(Extracted page text data)

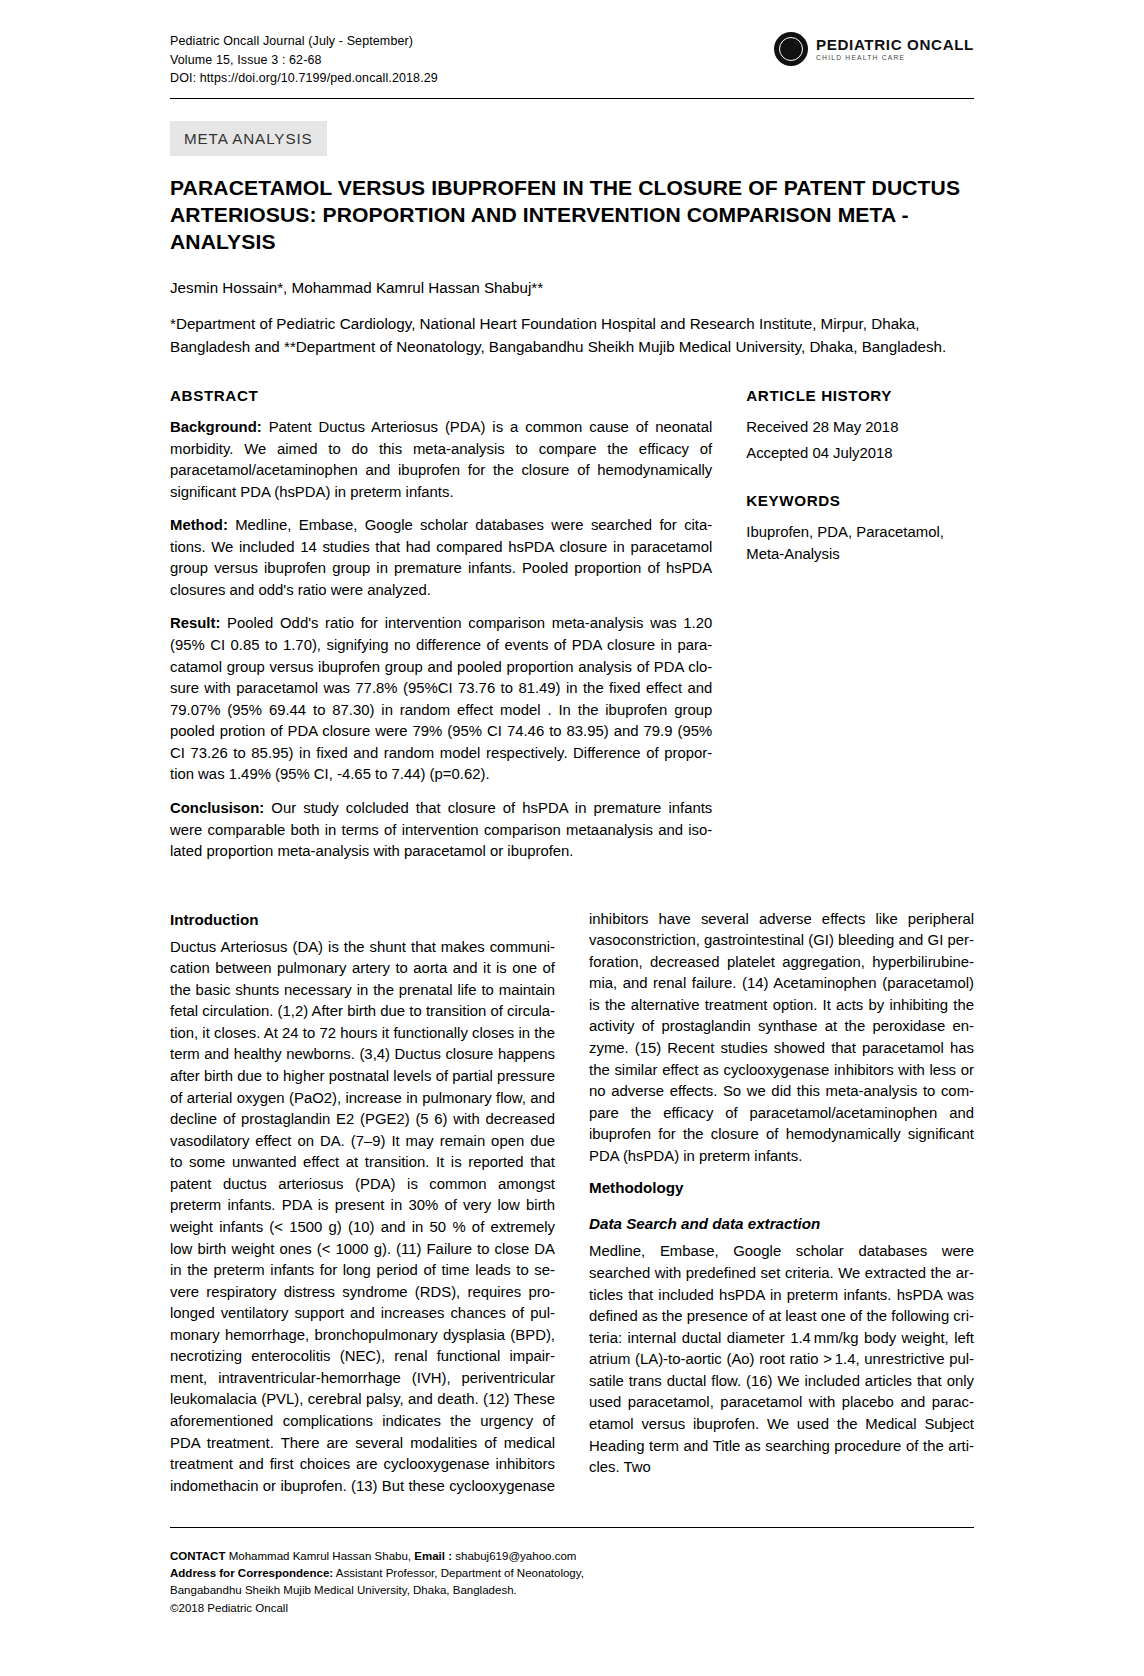Pediatric Oncall Journal (July - September)
Volume 15, Issue 3 : 62-68
DOI: https://doi.org/10.7199/ped.oncall.2018.29
PEDIATRIC ONCALL
Child Health Care
META ANALYSIS
Paracetamol versus Ibuprofen in the Closure of Patent Ductus Arteriosus: Proportion and Intervention Comparison Meta - Analysis
Jesmin Hossain*, Mohammad Kamrul Hassan Shabuj**
*Department of Pediatric Cardiology, National Heart Foundation Hospital and Research Institute, Mirpur, Dhaka, Bangladesh and **Department of Neonatology, Bangabandhu Sheikh Mujib Medical University, Dhaka, Bangladesh.
Abstract
Background: Patent Ductus Arteriosus (PDA) is a common cause of neonatal morbidity. We aimed to do this meta-analysis to compare the efficacy of paracetamol/acetaminophen and ibuprofen for the closure of hemodynamically significant PDA (hsPDA) in preterm infants.
Method: Medline, Embase, Google scholar databases were searched for citations. We included 14 studies that had compared hsPDA closure in paracetamol group versus ibuprofen group in premature infants. Pooled proportion of hsPDA closures and odd's ratio were analyzed.
Result: Pooled Odd's ratio for intervention comparison meta-analysis was 1.20 (95% CI 0.85 to 1.70), signifying no difference of events of PDA closure in paracatamol group versus ibuprofen group and pooled proportion analysis of PDA closure with paracetamol was 77.8% (95%CI 73.76 to 81.49) in the fixed effect and 79.07% (95% 69.44 to 87.30) in random effect model . In the ibuprofen group pooled protion of PDA closure were 79% (95% CI 74.46 to 83.95) and 79.9 (95% CI 73.26 to 85.95) in fixed and random model respectively. Difference of proportion was 1.49% (95% CI, -4.65 to 7.44) (p=0.62).
Conclusison: Our study colcluded that closure of hsPDA in premature infants were comparable both in terms of intervention comparison metaanalysis and isolated proportion meta-analysis with paracetamol or ibuprofen.
Article History
Received 28 May 2018
Accepted 04 July2018
Keywords
Ibuprofen, PDA, Paracetamol, Meta-Analysis
Introduction
Ductus Arteriosus (DA) is the shunt that makes communication between pulmonary artery to aorta and it is one of the basic shunts necessary in the prenatal life to maintain fetal circulation. (1,2) After birth due to transition of circulation, it closes. At 24 to 72 hours it functionally closes in the term and healthy newborns. (3,4) Ductus closure happens after birth due to higher postnatal levels of partial pressure of arterial oxygen (PaO2), increase in pulmonary flow, and decline of prostaglandin E2 (PGE2) (5 6) with decreased vasodilatory effect on DA. (7–9) It may remain open due to some unwanted effect at transition. It is reported that patent ductus arteriosus (PDA) is common amongst preterm infants. PDA is present in 30% of very low birth weight infants (< 1500 g) (10) and in 50 % of extremely low birth weight ones (< 1000 g). (11) Failure to close DA in the preterm infants for long period of time leads to severe respiratory distress syndrome (RDS), requires prolonged ventilatory support and increases chances of pulmonary hemorrhage, bronchopulmonary dysplasia (BPD), necrotizing enterocolitis (NEC), renal functional impairment, intraventricular-hemorrhage (IVH), periventricular leukomalacia (PVL), cerebral palsy, and death. (12) These aforementioned complications indicates the urgency of PDA treatment. There are several modalities of medical treatment and first choices are cyclooxygenase inhibitors indomethacin or ibuprofen. (13) But these cyclooxygenase inhibitors have several adverse effects like peripheral vasoconstriction, gastrointestinal (GI) bleeding and GI perforation, decreased platelet aggregation, hyperbilirubinemia, and renal failure. (14) Acetaminophen (paracetamol) is the alternative treatment option. It acts by inhibiting the activity of prostaglandin synthase at the peroxidase enzyme. (15) Recent studies showed that paracetamol has the similar effect as cyclooxygenase inhibitors with less or no adverse effects. So we did this meta-analysis to compare the efficacy of paracetamol/acetaminophen and ibuprofen for the closure of hemodynamically significant PDA (hsPDA) in preterm infants.
Methodology
Data Search and data extraction
Medline, Embase, Google scholar databases were searched with predefined set criteria. We extracted the articles that included hsPDA in preterm infants. hsPDA was defined as the presence of at least one of the following criteria: internal ductal diameter 1.4 mm/kg body weight, left atrium (LA)-to-aortic (Ao) root ratio > 1.4, unrestrictive pulsatile trans ductal flow. (16) We included articles that only used paracetamol, paracetamol with placebo and paracetamol versus ibuprofen. We used the Medical Subject Heading term and Title as searching procedure of the articles. Two
CONTACT Mohammad Kamrul Hassan Shabu, Email : shabuj619@yahoo.com
Address for Correspondence: Assistant Professor, Department of Neonatology,
Bangabandhu Sheikh Mujib Medical University, Dhaka, Bangladesh.
©2018 Pediatric Oncall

_Task details_
Reproduce the lines above, beginning at the line with "Received 28 May 2018" and stopping after the line with "Introduction", exactly as they are.

_Result below_
Received 28 May 2018
Accepted 04 July2018
Keywords
Ibuprofen, PDA, Paracetamol, Meta-Analysis
Introduction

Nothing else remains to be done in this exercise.